Beasts of the Southern Wild- Film Review

 

 

This is a marmite film if ever there was one – some will love it – some will hate it, and I have to say that I belong in the first category.

The film opens in a dysfunctional community south of the not so brilliant levees of Louisiana. It seems only a matter of time before the big storm hits and washes the rickety community completely away, and so it proved to be the case.

The film follows the fortunes of Hushpuppy, an amazing little girl of six years of age, brilliantly played by Quvenzhane Wallis, and her alcoholic father with serious health issues. Mommy has long gone and is never to be seen, except in a brief flashback before Hushpuppy’s birth.
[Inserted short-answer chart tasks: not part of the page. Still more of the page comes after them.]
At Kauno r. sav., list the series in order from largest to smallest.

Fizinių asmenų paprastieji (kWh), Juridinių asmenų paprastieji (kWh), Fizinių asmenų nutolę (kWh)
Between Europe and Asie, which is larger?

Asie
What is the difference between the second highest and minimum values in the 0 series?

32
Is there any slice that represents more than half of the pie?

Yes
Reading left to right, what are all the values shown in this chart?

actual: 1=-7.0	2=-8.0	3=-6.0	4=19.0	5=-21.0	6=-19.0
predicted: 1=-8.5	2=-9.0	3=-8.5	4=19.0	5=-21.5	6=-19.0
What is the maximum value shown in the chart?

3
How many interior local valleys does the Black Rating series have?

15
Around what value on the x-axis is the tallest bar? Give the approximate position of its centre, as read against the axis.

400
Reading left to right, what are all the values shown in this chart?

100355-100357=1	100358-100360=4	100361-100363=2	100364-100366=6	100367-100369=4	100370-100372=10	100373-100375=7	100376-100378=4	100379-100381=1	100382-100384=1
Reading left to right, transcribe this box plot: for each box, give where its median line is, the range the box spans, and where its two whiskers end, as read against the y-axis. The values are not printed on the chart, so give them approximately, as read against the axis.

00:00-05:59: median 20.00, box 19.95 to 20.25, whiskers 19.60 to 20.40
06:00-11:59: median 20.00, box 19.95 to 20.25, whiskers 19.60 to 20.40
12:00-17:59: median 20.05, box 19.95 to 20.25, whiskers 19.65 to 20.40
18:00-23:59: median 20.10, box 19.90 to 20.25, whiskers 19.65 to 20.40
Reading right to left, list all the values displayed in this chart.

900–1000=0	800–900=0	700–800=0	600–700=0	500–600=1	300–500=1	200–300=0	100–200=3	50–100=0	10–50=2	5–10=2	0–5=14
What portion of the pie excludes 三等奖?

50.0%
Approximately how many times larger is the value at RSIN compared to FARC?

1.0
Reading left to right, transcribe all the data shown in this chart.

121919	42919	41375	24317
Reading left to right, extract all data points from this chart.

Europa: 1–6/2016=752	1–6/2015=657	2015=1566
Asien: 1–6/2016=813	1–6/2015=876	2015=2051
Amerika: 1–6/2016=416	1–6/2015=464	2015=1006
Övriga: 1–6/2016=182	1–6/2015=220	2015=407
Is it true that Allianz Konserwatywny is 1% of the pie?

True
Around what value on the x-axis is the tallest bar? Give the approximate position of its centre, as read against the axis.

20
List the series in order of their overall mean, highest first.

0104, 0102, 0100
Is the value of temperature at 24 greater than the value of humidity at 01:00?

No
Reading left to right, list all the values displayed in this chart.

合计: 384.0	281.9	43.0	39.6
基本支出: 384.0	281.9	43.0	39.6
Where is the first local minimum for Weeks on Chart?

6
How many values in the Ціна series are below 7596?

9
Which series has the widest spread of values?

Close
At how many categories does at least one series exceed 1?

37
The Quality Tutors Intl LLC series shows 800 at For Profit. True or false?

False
The adults, such as they are, and when they can stop drinking, teach the little ones, that all God’s creatures are there to be eaten, and many of them duly are, from alligators downwards. Even the local caged owl is worried as he is looked at with slavering lips!

But inside Hushpuppy’s head there are even more fantastical creatures that she dreams of, and talks to, and seeks comfort with, to bring some kind of order and hope into her haphazard life.

This is not a film for young kids, indeed it has a 12 certificate, but it is a memorable film, and one that picked up 4 Oscar nominations.

I have seen it likened to Pan’s Labyrinth, but other than a girl and strange creatures I don’t see the comparison. Pan’s Labyrinth is infinitely better, but Beasts of the Southern Wild is an interesting and moving film. Give it a chance, for some of the early dialogue is not so easy to take on board, but there are good moments in it that make this a very decent film.

I enjoyed it too, and many people do, but then again I am a season ticket holder when it comes to marmite, so maybe that was only to be expected.